O pensador francês Alexis de Tocqueville, um dos principais teóricos da democracia, ao percorrer os Estados Unidos no início do século 19, ficou impressionado não com o governo americano, mas com o hábito dos cidadãos de se associarem. Para resolver um problema local, construir uma escola ou amparar os mais pobres, os americanos formavam grupos, fundos e organizações. Tocqueville viu nisso algo raro: uma sociedade que não esperava do Estado tudo aquilo que podia fazer por si mesma.
Quase dois séculos depois, se Tocqueville viesse ao Brasil, ele teria ao menos um bom exemplo para admirar: o Fundafresp (Fundo de Assistência Social da Associação dos Auditores Fiscais da Receita Estadual de São Paulo).
Quando se debate o financiamento à assistência social no país, os olhares se voltam quase exclusivamente para o Estado.
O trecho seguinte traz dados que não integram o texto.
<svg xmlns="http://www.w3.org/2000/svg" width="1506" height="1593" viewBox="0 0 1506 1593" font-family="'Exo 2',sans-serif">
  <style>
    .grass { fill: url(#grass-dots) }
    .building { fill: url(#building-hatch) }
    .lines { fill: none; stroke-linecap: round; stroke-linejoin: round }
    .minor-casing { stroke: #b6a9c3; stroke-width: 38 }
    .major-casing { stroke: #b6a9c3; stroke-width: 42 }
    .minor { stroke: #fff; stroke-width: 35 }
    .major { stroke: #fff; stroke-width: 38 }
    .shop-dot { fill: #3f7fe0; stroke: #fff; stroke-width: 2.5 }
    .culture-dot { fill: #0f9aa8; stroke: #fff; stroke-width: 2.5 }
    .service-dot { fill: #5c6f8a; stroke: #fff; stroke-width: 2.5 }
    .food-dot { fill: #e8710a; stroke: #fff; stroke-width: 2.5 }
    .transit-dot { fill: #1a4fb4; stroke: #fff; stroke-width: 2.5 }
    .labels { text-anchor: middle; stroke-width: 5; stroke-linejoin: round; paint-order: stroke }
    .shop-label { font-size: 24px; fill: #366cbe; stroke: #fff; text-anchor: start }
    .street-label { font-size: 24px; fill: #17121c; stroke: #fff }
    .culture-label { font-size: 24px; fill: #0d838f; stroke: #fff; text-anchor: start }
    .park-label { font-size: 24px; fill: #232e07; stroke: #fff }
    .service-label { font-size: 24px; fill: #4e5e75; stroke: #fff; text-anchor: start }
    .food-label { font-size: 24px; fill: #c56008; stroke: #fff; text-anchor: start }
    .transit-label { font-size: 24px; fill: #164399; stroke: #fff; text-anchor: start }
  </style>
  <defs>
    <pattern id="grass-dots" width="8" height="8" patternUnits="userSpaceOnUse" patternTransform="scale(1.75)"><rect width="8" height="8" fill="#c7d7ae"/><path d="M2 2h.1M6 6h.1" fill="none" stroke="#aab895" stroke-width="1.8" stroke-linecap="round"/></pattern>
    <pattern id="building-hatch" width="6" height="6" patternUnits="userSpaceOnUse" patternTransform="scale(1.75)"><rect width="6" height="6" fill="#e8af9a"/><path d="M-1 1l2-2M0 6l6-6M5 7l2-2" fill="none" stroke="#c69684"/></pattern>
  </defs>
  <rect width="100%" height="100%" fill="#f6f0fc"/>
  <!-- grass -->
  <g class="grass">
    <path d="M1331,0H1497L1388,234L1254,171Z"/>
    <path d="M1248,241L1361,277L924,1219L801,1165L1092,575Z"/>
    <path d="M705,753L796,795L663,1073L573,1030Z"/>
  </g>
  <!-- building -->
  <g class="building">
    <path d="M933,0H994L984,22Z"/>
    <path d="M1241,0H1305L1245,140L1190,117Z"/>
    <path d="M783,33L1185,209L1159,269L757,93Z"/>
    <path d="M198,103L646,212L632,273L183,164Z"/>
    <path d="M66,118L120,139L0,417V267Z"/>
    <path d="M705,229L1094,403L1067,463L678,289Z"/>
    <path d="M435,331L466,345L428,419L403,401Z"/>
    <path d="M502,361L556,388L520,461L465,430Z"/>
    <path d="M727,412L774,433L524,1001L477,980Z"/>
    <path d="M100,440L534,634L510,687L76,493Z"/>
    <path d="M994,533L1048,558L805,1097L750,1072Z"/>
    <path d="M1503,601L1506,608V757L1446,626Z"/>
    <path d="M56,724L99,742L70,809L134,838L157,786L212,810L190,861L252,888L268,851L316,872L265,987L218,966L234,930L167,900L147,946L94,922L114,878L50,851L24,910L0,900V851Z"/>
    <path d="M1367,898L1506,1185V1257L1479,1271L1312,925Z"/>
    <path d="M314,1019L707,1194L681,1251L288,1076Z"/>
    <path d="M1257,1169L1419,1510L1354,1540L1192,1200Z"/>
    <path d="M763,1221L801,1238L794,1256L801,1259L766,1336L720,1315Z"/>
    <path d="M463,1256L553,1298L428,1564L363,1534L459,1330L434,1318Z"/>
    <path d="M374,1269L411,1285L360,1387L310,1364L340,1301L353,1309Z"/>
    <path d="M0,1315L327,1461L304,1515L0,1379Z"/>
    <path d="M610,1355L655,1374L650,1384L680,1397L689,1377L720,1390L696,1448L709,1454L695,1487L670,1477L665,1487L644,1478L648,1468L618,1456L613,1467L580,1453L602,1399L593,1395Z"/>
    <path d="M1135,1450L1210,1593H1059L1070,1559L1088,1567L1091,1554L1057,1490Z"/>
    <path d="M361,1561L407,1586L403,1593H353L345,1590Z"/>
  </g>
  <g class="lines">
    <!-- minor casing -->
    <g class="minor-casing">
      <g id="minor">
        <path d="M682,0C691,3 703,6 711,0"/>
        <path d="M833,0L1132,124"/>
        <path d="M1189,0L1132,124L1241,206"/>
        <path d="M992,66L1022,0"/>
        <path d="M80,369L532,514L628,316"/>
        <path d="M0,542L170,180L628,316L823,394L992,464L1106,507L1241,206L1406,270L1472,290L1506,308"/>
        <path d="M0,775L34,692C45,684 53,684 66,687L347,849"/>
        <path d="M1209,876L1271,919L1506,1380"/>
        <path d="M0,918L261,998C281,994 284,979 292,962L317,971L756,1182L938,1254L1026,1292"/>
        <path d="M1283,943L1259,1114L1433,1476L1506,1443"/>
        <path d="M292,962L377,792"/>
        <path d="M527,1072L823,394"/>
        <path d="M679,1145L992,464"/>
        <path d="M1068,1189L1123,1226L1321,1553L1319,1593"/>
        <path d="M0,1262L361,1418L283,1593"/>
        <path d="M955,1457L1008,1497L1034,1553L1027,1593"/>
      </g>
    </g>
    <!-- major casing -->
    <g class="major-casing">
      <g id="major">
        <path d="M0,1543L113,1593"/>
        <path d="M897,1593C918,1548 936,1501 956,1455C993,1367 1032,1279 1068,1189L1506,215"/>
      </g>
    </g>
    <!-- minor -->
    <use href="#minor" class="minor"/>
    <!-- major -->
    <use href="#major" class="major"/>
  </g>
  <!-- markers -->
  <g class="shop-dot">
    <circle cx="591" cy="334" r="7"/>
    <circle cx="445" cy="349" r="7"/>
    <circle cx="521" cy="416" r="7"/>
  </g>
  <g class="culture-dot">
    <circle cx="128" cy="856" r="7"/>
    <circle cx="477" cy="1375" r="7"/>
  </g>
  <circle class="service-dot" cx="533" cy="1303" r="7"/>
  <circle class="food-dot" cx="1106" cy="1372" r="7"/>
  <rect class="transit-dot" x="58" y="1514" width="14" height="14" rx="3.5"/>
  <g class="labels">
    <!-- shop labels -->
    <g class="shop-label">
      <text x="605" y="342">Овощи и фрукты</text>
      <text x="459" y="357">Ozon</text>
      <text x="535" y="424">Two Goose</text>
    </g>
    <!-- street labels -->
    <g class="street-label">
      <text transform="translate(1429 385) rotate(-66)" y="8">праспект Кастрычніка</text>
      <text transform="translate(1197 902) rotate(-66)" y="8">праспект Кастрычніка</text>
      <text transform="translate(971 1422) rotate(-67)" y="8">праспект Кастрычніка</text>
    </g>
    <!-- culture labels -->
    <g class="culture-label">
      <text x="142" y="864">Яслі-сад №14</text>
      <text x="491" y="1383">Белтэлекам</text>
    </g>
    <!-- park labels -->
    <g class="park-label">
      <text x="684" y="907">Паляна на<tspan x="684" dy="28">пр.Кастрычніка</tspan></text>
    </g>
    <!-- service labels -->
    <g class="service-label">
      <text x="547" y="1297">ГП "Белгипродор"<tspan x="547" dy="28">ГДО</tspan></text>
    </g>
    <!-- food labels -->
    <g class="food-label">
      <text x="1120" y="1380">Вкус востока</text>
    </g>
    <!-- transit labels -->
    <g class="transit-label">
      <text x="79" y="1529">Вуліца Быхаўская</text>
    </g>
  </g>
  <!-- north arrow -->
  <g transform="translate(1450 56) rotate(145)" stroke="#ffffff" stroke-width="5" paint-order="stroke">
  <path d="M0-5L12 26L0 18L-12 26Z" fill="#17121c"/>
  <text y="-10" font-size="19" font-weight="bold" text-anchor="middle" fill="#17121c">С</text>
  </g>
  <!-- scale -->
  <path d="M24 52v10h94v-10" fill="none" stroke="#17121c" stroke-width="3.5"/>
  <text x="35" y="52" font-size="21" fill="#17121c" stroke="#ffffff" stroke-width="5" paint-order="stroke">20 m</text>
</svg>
É compreensível, já que cabe ao poder público a responsabilidade principal pela garantia de direitos. Mas esse reflexo tem um custo. Ele obscurece o fato de que uma parcela expressiva do trabalho social brasileiro é executada por organizações da sociedade civil: entidades que acolhem idosos, atendem pessoas com deficiência, oferecem atividades para crianças em situação de vulnerabilidade ou promovem qualificação profissional em territórios que o Estado raramente alcança com a mesma capilaridade.